Dès les premières lignes, on comprend que cette femme néerlandaise est en train de fuir quelque chose ou quelqu'un. Elle loue pour trois mois une ferme isolée dans le nord du pays de Galles et s'y réfugie avec des livres d'Emily Dickinson. Elle réaménage frénétiquement le jardin comme si elle cherchait un apaisement.

Un adolescent fait irruption sur la propriété en disant cartographier un sentier pédestre. Bradwen semble lui aussi en fuite et parler du passé l'intéresse peu. Il s'installe chez elle. Petit à petit, on apprend qu'elle préparait une thèse de doctorat sur l'oeuvre de la poétesse américaine et qu'elle vient de quitter un poste d'enseignante à l'université.

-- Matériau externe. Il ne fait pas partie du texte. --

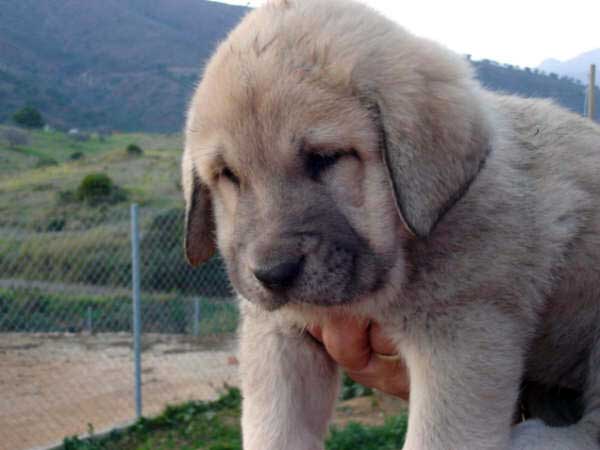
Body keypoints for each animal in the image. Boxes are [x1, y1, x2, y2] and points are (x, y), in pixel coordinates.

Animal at [182, 1, 600, 448]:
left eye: (326, 158)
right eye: (228, 175)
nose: (272, 274)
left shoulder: (463, 333)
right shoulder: (279, 339)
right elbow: (274, 430)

À Rotterdam, son mari et ses parents ne s'expliquent pas cette fugue. Par la sobriété de son écriture, Gerbrand Bakker crée un décor nimbé de brouillard dans lequel les êtres évoluent en silence. Il ne fouille pas leurs états d'âme, mais les regarde plutôt agir avec un détachement teinté d'humour.

Les rebondissements se multiplient dans le dernier tiers du livre et l'identité de l'héroïne est dévoilée dans les toutes dernières pages sans que le mystère soit entièrement dissipé. Un roman d'une puissance indéniable.

* * * 1/2

Le détour. Gerbrand Bakker. Gallimard, 260 pages.